To investigate the taxonomic position of PW916, phylogenetic trees were constructed using MEGA, using the three conserved proteins of the terminase large subunit, DNA polymerase I, and major capsid protein, respectively (Figure 5). By comparing these protein sequences against the NCBI virus database, PW916 was found to be closely related to phages that infect Stenotrophomonas, Pseudomonas, Enterobacter, and Salmonella. The phylogenetic trees based on the three genes revealed that PW916 was closest to the Stenotrophomonas phage which also belonged to the Caudoviricetes class.

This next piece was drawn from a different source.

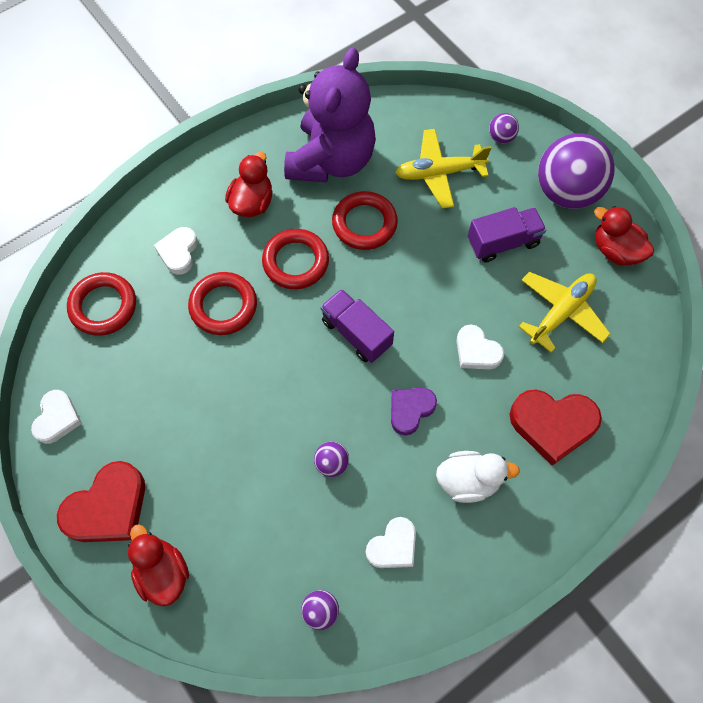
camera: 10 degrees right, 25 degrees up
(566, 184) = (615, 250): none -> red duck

The bacteria Stenotrophomonas and Pseudoxanthomonas share a close relationship as they belong to the same family of Xanthomonadaceae [36]. Taken collectively and combined with the results of the phylogenetic tree and the comparative genomic analysis, the highest identity of phage PW916 and the Stenotrophomonas phage was less than 90%, indicating that phage PW916 was considered a new virus species that can infect P. kaohsiungensis.

4. Conclusions

This study presents a characterisation of a newly isolated phage PW916. To the best of our knowledge this is the first isolated phage able to infect the multi-drug re-sistant host P. kaohsiungensis. PW916 exhibited lytic activity and relatively high thermotolerance and acid tolerance, thereby showing great potential in the control of P. kaohsiungensis infection across a variety of conditions. However, further studies are required to assess the potential of PW916 to control P. kaohsiungensis infections as no antibiotic resistance gene and virulence gene of ORFs were identified in the genome of this phage, promoting the potential application for phage therapy in the future. Because of the absence of virulent genes and an antibiotic resistance gene, the phage in our study was safe for use as phage therapy for the prevention and control of P. kaohsiungensis. Our study has identified a promising candidate for phage therapy as well as established a foundation for further studies on the interaction of hosts and their phages.